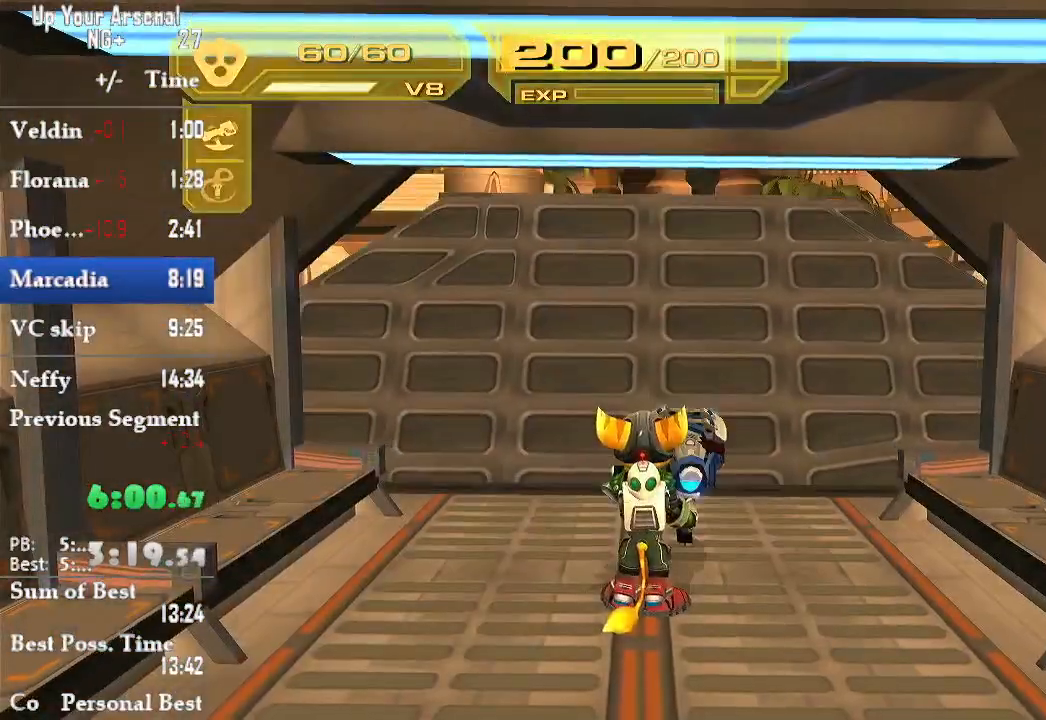
{"dt_ms": 500, "buttons": [], "left_stick": "up", "right_stick": "center", "events": [[17, "R1", "up"], [100, "R1", "down"], [150, "R1", "up"], [250, "R1", "down"], [333, "R1", "up"], [417, "R1", "down"], [450, "R1", "up"]]}
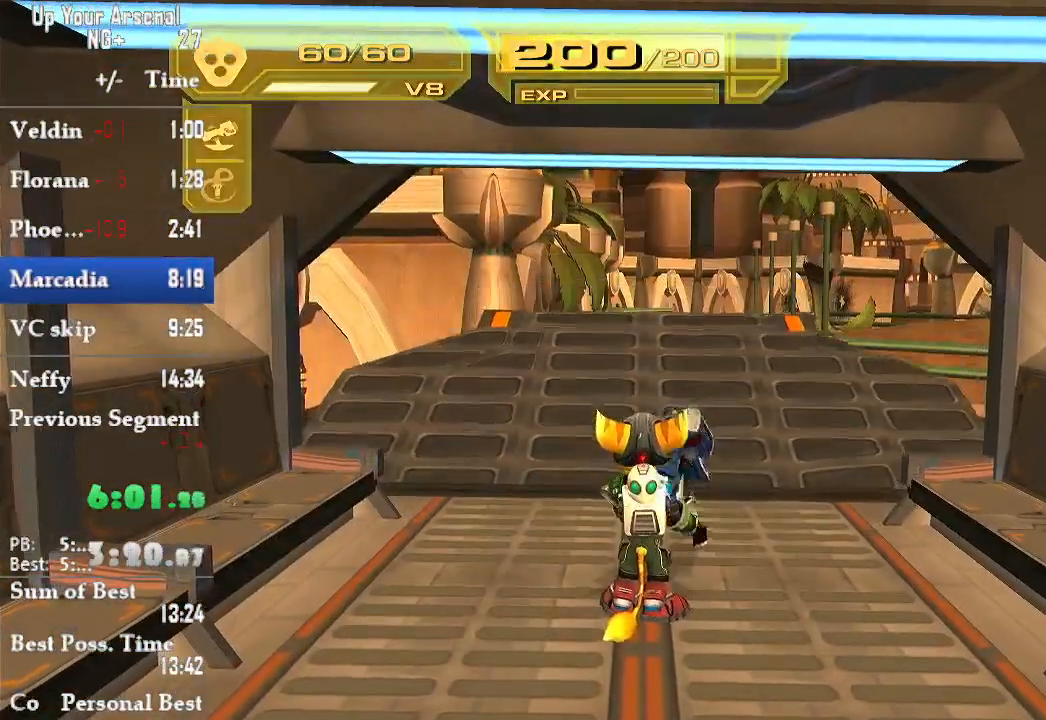
{"dt_ms": 500, "buttons": [], "left_stick": "up", "right_stick": "center", "events": [[67, "R1", "down"], [133, "R1", "up"], [217, "R1", "down"], [283, "R1", "up"], [350, "R1", "down"], [450, "R1", "up"]]}
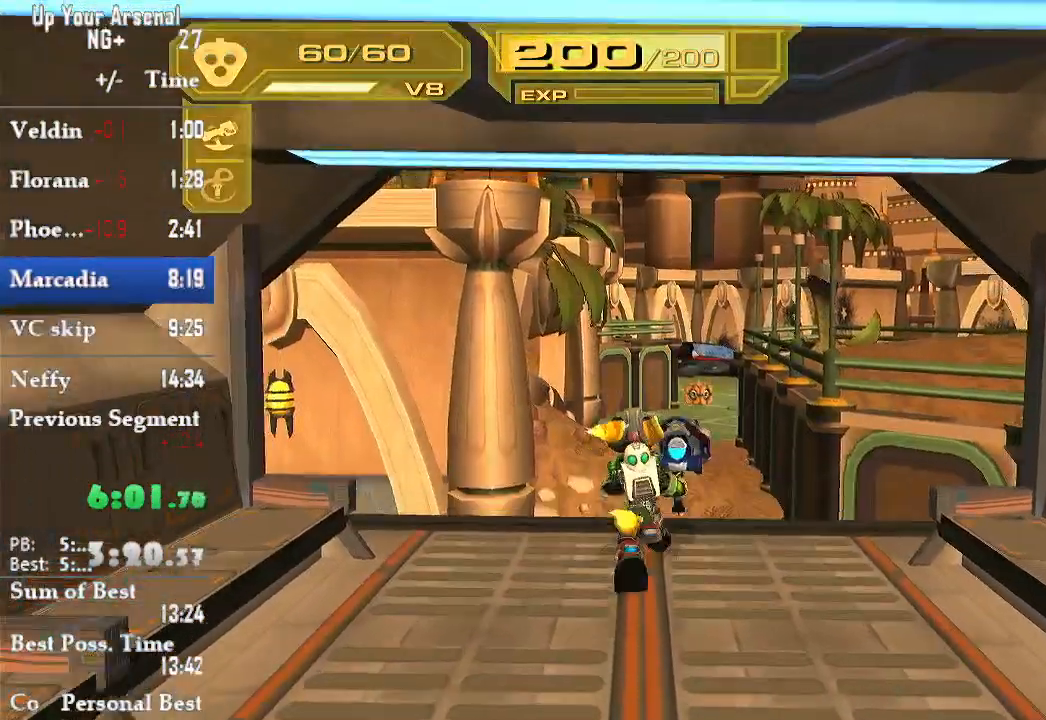
{"dt_ms": 500, "buttons": ["R1"], "left_stick": "up", "right_stick": "center"}
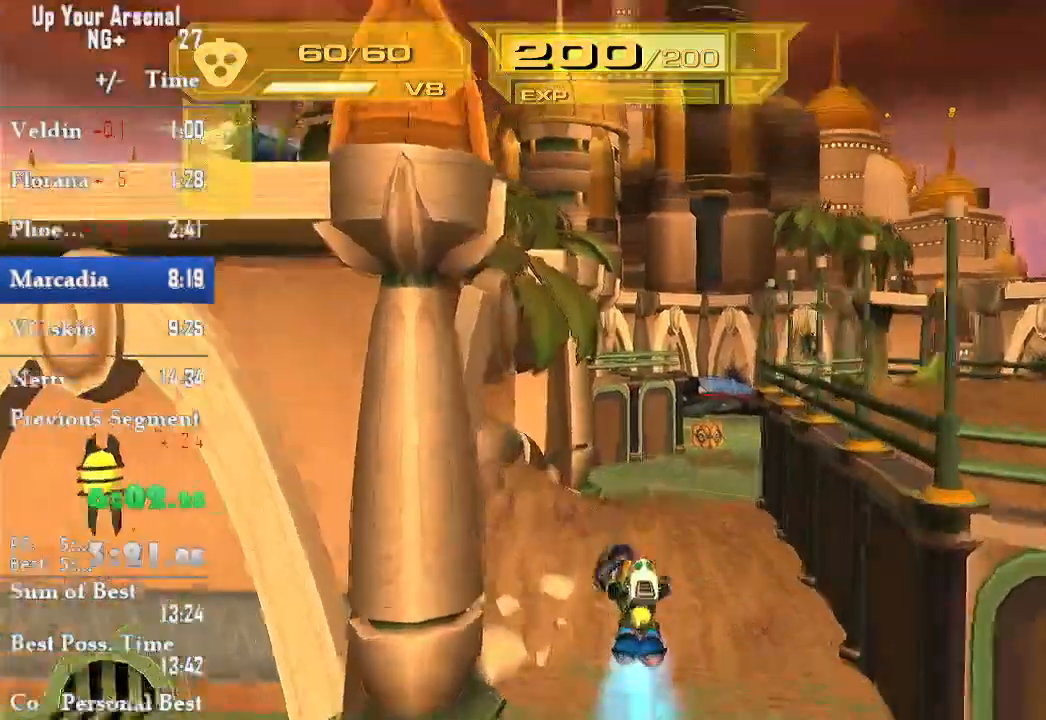
{"dt_ms": 500, "buttons": ["R1"], "left_stick": "up", "right_stick": "center", "events": [[67, "R1", "up"], [183, "R1", "down"], [250, "R1", "up"], [267, "R2", "down"], [317, "R1", "down"], [383, "R2", "up"], [417, "R1", "up"], [483, "R1", "down"]]}
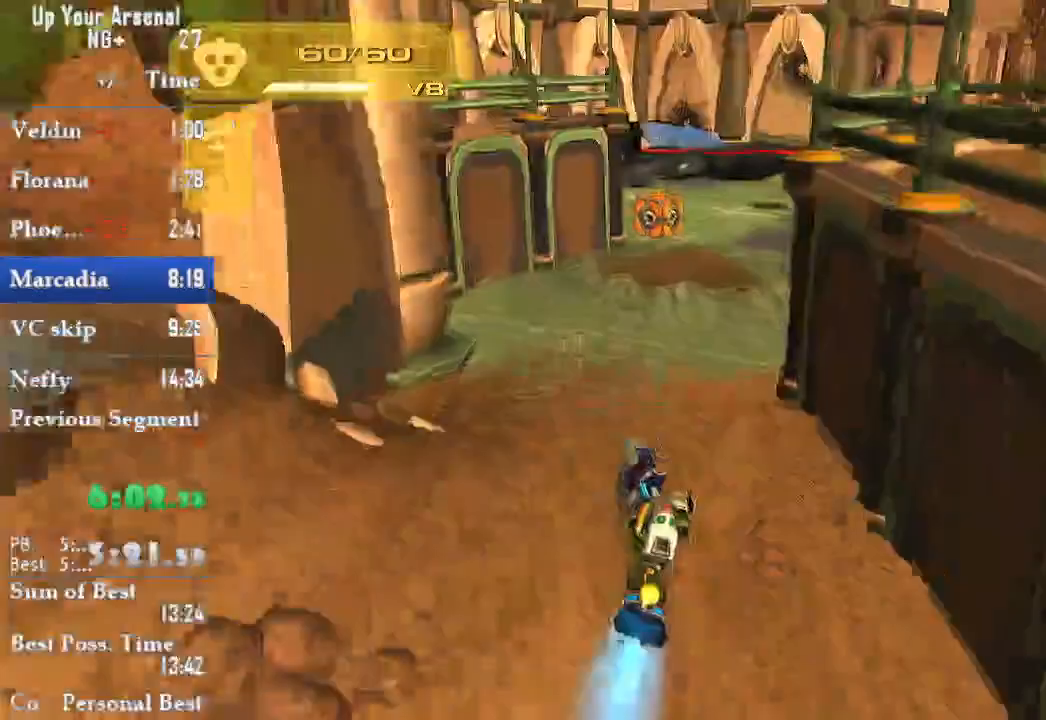
{"dt_ms": 500, "buttons": ["R1", "R2"], "left_stick": "up", "right_stick": "center"}
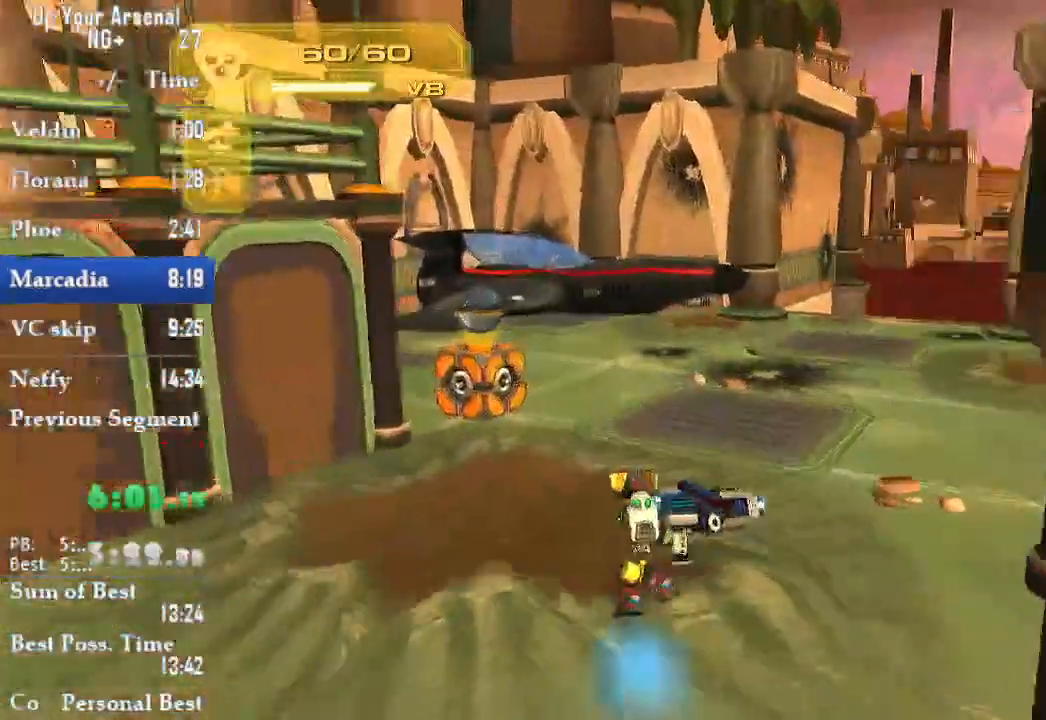
{"dt_ms": 500, "buttons": ["TRIANGLE"], "left_stick": "up-left", "right_stick": "center", "events": [[67, "R1", "up"], [67, "R2", "up"], [267, "left_stick", "up-left"], [383, "TRIANGLE", "down"]]}
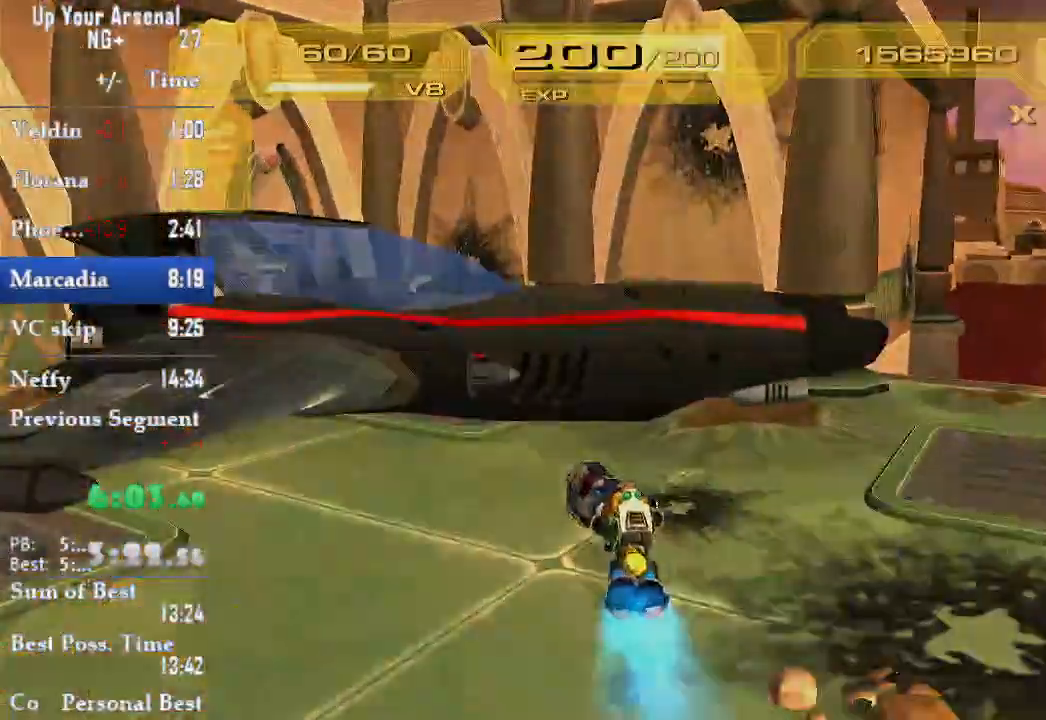
{"dt_ms": 500, "buttons": ["TRIANGLE"], "left_stick": "center", "right_stick": "center"}
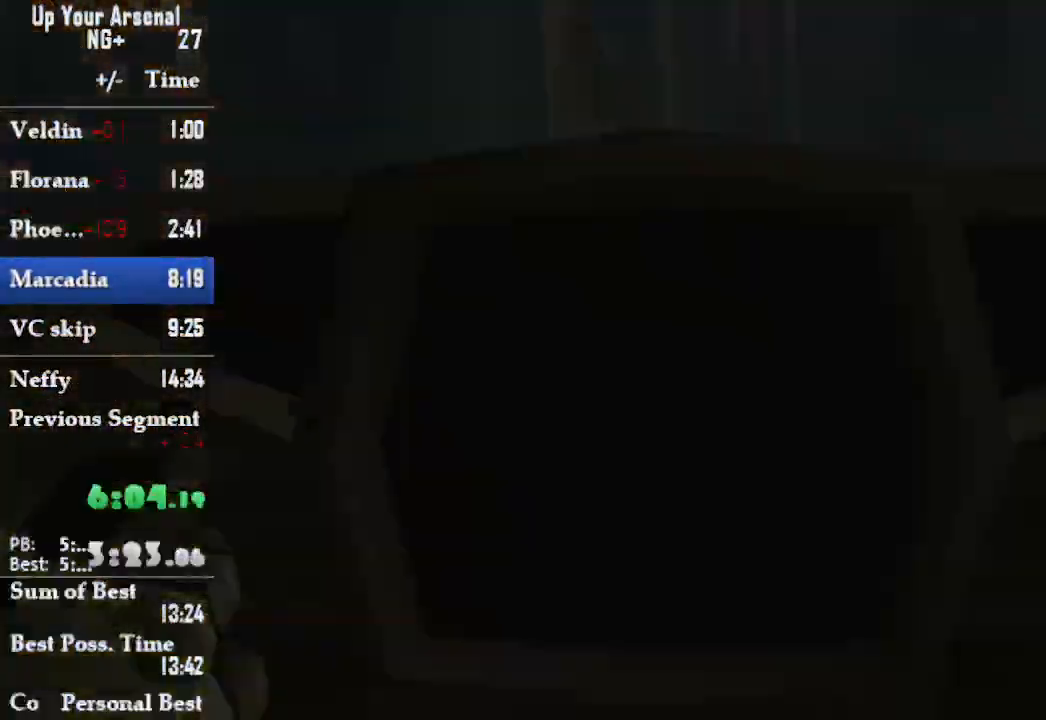
{"dt_ms": 500, "buttons": ["CIRCLE"], "left_stick": "center", "right_stick": "center", "events": [[67, "TRIANGLE", "up"], [200, "CIRCLE", "down"], [383, "CIRCLE", "up"], [433, "CIRCLE", "down"], [433, "R2", "down"], [483, "R2", "up"]]}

====================

> **YOUR TASK**:
The records above need to be restated word for word, with the pictures left out.

> **EXERCISE RESPONSE**:
{"dt_ms": 500, "buttons": [], "left_stick": "up", "right_stick": "center", "events": [[17, "R1", "up"], [100, "R1", "down"], [150, "R1", "up"], [250, "R1", "down"], [333, "R1", "up"], [417, "R1", "down"], [450, "R1", "up"]]}
{"dt_ms": 500, "buttons": [], "left_stick": "up", "right_stick": "center", "events": [[67, "R1", "down"], [133, "R1", "up"], [217, "R1", "down"], [283, "R1", "up"], [350, "R1", "down"], [450, "R1", "up"]]}
{"dt_ms": 500, "buttons": ["R1"], "left_stick": "up", "right_stick": "center"}
{"dt_ms": 500, "buttons": ["R1"], "left_stick": "up", "right_stick": "center", "events": [[67, "R1", "up"], [183, "R1", "down"], [250, "R1", "up"], [267, "R2", "down"], [317, "R1", "down"], [383, "R2", "up"], [417, "R1", "up"], [483, "R1", "down"]]}
{"dt_ms": 500, "buttons": ["R1", "R2"], "left_stick": "up", "right_stick": "center"}
{"dt_ms": 500, "buttons": ["TRIANGLE"], "left_stick": "up-left", "right_stick": "center", "events": [[67, "R1", "up"], [67, "R2", "up"], [267, "left_stick", "up-left"], [383, "TRIANGLE", "down"]]}
{"dt_ms": 500, "buttons": ["TRIANGLE"], "left_stick": "center", "right_stick": "center"}
{"dt_ms": 500, "buttons": ["CIRCLE"], "left_stick": "center", "right_stick": "center", "events": [[67, "TRIANGLE", "up"], [200, "CIRCLE", "down"], [383, "CIRCLE", "up"], [433, "CIRCLE", "down"], [433, "R2", "down"], [483, "R2", "up"]]}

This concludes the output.